I expected the Cardinals to hit well this season. But I have to admit that I didn't expect them to muscle up like they have so far.
Carlos Beltran, Matt Holliday, David Freese and Yadier Molina have each cracked two home runs through the Redbirds' first five games and the club has basically used home run barrages to account for two of its four wins to this point. The team's biggest threat to hit 30 or more homers, Lance Berkman, hasn't collected one yet. So the sky would seem to be the limit on this team's offensive abilities.
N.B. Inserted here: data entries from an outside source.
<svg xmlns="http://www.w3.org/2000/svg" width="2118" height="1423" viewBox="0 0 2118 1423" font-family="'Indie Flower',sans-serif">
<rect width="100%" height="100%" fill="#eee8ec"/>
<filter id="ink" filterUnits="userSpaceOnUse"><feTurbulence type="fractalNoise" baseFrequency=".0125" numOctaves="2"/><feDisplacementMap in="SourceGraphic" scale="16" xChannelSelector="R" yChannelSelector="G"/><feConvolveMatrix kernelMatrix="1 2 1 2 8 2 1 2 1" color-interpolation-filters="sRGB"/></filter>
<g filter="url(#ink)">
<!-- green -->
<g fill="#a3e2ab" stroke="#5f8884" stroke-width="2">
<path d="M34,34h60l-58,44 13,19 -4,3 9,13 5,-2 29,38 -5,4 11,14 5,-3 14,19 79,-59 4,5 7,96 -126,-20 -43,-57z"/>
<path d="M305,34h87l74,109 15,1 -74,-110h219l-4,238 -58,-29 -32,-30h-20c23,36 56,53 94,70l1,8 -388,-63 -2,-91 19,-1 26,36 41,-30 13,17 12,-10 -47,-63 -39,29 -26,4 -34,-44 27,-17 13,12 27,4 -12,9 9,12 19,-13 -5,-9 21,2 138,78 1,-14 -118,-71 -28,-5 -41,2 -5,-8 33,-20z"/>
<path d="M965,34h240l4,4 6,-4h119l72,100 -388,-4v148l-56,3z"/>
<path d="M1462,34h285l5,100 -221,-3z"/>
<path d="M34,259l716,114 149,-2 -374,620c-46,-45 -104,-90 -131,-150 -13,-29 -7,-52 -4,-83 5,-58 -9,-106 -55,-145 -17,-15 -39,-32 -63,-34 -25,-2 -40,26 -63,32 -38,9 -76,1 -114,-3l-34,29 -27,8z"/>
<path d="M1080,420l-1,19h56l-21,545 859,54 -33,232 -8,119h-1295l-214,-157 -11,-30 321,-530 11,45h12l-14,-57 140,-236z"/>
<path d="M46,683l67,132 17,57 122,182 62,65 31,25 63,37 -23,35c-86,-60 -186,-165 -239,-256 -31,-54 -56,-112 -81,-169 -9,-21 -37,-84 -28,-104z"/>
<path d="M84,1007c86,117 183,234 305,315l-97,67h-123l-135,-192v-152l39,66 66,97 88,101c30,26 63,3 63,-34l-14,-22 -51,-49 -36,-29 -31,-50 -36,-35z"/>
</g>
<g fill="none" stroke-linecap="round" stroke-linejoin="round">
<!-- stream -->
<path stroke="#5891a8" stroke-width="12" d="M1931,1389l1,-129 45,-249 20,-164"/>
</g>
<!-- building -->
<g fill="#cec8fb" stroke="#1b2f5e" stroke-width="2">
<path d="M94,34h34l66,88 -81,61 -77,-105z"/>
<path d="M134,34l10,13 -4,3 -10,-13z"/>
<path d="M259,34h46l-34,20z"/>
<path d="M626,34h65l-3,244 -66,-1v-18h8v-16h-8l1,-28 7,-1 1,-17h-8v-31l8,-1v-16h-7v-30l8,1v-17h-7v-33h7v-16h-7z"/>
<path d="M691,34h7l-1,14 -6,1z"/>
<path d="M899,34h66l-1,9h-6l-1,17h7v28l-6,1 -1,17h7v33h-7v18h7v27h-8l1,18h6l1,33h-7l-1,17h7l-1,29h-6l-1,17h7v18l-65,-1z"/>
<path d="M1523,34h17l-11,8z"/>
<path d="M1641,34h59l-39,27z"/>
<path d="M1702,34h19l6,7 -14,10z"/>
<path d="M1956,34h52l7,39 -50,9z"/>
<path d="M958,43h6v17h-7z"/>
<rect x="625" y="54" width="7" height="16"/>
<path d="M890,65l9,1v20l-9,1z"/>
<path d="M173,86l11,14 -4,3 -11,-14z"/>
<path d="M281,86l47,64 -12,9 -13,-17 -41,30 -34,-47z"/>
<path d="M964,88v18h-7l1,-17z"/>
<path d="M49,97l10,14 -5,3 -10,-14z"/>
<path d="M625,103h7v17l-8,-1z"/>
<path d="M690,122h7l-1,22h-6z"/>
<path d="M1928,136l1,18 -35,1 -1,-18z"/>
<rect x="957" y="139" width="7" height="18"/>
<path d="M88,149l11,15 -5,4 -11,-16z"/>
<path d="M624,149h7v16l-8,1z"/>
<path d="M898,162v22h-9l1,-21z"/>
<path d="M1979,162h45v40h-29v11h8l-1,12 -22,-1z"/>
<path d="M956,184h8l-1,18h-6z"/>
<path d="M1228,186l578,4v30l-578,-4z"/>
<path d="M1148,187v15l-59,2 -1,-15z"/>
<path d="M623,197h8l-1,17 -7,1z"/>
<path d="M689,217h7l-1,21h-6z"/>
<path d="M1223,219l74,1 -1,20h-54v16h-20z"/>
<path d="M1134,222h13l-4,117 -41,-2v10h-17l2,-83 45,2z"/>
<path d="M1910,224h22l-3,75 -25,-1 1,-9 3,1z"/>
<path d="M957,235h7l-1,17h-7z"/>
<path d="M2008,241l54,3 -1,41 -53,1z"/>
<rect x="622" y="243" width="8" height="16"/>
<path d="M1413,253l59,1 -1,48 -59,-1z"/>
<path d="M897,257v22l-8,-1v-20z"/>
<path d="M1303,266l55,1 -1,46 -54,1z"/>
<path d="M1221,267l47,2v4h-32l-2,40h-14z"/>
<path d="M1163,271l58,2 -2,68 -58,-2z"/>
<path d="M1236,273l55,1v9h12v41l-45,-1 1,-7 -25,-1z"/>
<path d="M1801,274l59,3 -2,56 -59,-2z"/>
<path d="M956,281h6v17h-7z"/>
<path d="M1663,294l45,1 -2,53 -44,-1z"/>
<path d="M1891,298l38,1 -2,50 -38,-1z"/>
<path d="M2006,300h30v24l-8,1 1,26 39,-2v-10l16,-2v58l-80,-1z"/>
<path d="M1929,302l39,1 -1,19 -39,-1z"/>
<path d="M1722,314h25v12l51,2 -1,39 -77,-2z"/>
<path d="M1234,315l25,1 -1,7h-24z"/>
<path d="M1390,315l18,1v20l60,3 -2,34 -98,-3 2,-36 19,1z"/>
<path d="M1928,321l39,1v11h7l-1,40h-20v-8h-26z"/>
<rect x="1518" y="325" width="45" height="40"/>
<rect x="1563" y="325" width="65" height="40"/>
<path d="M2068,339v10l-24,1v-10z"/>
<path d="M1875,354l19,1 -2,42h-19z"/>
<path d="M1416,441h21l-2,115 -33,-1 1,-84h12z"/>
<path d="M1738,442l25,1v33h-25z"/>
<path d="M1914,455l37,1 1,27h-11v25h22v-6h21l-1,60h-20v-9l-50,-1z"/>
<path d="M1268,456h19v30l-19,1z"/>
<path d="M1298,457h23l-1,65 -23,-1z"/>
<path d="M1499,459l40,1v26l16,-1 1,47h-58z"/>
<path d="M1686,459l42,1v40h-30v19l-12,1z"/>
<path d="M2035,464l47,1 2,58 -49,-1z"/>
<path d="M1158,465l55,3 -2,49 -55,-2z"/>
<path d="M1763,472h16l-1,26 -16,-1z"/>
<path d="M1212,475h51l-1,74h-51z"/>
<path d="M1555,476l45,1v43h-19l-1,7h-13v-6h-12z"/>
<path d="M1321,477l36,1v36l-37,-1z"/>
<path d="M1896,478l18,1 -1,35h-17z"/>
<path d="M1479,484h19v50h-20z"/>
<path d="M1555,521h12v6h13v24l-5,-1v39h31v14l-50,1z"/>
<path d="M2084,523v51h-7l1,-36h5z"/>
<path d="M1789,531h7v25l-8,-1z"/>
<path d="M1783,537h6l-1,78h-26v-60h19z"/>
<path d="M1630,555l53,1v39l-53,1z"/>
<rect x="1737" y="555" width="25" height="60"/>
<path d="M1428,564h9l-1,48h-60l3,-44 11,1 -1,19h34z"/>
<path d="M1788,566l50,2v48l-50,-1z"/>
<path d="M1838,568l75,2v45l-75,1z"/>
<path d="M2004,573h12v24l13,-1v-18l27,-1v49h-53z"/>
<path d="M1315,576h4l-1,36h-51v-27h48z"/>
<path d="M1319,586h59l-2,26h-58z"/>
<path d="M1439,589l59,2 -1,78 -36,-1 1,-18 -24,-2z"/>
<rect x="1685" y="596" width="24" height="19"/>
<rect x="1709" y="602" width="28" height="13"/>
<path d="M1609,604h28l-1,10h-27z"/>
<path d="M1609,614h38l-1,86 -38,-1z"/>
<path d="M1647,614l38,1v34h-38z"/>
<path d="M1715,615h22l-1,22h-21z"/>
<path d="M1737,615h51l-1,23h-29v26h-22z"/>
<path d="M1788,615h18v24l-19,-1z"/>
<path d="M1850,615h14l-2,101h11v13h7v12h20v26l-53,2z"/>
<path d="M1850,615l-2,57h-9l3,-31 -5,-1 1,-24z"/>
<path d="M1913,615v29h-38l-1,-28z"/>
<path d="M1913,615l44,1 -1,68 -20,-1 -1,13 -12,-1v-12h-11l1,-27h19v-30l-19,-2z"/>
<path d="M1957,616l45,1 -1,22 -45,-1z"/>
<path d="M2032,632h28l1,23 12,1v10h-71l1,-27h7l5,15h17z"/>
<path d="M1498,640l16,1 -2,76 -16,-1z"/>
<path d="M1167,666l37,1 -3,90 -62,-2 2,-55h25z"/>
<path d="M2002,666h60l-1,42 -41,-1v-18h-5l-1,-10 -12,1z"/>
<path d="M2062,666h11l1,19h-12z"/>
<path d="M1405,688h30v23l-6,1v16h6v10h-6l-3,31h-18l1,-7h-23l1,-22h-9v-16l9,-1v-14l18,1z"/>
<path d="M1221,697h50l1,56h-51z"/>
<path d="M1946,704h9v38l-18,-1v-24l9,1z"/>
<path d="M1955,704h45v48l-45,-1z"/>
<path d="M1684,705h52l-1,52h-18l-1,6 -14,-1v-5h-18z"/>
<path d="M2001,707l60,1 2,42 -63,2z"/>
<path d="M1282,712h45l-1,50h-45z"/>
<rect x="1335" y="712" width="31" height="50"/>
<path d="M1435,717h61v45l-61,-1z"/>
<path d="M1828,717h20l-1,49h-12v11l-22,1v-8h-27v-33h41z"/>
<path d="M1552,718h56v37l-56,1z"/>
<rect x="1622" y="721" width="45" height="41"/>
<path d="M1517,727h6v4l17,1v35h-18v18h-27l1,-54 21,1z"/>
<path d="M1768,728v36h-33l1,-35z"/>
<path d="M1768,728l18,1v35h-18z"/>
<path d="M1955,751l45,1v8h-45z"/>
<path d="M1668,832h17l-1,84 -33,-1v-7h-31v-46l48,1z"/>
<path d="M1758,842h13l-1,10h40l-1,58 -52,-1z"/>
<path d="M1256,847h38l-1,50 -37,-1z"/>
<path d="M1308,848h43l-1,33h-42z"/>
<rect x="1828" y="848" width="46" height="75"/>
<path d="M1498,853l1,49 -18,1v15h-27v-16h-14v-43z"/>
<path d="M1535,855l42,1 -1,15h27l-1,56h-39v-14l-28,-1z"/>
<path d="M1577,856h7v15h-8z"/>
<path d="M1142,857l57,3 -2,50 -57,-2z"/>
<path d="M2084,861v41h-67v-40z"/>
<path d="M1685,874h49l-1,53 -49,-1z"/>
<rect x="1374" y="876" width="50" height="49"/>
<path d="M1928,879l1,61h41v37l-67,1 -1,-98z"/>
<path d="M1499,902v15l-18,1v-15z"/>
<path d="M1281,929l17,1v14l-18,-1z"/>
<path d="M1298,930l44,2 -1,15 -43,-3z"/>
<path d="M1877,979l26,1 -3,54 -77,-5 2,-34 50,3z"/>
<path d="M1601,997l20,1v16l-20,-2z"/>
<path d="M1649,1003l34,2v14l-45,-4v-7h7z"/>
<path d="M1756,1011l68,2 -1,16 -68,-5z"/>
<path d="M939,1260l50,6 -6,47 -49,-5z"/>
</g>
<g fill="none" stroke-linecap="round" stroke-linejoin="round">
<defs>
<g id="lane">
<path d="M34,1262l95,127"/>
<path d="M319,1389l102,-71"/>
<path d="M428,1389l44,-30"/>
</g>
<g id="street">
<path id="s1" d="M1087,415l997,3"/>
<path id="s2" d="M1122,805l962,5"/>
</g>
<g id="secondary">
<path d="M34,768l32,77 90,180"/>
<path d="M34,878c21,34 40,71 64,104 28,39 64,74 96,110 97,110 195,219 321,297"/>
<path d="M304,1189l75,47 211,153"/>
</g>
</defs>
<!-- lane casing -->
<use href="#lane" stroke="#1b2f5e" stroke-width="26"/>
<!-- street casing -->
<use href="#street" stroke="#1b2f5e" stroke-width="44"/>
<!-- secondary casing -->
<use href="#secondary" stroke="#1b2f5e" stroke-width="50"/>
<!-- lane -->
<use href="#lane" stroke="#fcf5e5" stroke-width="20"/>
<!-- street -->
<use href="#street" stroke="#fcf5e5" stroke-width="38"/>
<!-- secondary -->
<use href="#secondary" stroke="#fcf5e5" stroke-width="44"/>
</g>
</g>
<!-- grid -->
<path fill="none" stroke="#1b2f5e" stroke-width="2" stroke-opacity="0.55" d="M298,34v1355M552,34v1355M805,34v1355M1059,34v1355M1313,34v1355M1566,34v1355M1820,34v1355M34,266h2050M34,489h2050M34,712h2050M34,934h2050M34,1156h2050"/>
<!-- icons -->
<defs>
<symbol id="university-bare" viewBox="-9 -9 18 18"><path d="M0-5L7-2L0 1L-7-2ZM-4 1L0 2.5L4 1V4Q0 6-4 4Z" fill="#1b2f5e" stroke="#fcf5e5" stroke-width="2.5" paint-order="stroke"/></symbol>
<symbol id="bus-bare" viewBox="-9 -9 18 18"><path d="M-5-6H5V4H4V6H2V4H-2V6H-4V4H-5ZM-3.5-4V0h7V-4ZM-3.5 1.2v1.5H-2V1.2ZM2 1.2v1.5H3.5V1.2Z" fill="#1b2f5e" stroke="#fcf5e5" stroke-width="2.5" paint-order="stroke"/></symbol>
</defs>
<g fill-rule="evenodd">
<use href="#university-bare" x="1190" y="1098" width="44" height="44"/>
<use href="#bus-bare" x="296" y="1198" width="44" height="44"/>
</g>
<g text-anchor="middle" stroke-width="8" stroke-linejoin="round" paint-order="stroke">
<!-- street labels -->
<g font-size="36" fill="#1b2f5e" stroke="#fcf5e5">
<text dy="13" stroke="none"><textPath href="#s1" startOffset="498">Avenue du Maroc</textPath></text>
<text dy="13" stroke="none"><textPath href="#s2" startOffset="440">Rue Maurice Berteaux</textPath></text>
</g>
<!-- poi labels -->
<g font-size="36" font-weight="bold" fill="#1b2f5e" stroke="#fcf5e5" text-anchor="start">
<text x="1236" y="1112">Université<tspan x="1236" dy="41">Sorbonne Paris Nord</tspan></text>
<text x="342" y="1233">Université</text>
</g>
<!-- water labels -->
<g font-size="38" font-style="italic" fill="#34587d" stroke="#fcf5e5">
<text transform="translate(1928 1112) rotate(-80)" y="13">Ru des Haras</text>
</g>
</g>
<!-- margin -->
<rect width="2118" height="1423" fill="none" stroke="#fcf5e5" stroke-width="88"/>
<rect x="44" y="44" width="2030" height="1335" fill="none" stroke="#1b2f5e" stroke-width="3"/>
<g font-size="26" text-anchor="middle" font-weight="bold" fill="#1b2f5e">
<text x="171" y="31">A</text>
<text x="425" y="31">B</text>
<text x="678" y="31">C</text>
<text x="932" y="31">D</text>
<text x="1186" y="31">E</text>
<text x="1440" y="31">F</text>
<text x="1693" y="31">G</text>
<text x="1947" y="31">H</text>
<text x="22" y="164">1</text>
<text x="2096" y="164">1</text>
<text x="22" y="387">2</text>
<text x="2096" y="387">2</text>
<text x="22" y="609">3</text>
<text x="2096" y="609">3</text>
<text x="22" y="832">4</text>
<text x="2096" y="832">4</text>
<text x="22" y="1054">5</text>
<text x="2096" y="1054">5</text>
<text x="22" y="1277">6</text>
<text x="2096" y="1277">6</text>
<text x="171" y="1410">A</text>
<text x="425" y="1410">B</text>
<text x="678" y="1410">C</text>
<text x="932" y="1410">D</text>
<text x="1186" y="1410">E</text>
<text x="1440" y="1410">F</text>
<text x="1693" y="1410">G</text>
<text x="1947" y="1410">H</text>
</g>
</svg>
I guess it shouldn't be a total surprise to see the ball fly out because four of St. Louis' five games have come in the cozy confines of Miller Park and the Great American Ballpark, two of the most homer happy fields in the National League. But several of the shots would have cleared the fences just about anywhere. And if it was just the park and not the talent, then I guess that the other club should have had similar results to the Redbirds.
I hope the Cardinals don't get homer happy. Because I still believe that this is team that will rely more on timely doubles than titanic blasts. When you start to swing for the fences, typically, batting average and pitch selection start to go out the window.
But I am encouraged that the Birds are seeing results because they're hitting the ball solidly -- not because they're trying to pull everything out of the park.
When I heard on the radio that Freese hit a homer Monday against the Reds, the first thing I did was run for the replay to see his swing. And I was glad to see his shot fly over the boards in right -- his opposite field. Same goes with Yadi's blast -- which he hit just right of straight away centerfield.
Maybe the best example of a great hitter losing it by trying to pull everything was former Cardinals third sacker Fernando Tatis who went from hitting 34 homers with 107 RBIs for the 1999 Redbirds to hitting .253 with 18 long balls the next year. And it was all downhill from there. He hit as high as 15 homers only one more time over the balance of his career and went from a rising start to washing out of baseball before he returned as a utility player with the Mets.
I imagine it's pretty tough for Freese to keep his head on straight while trying to live up to his incredible post season performance. But, at least so far, he seems to be doing a pretty good job.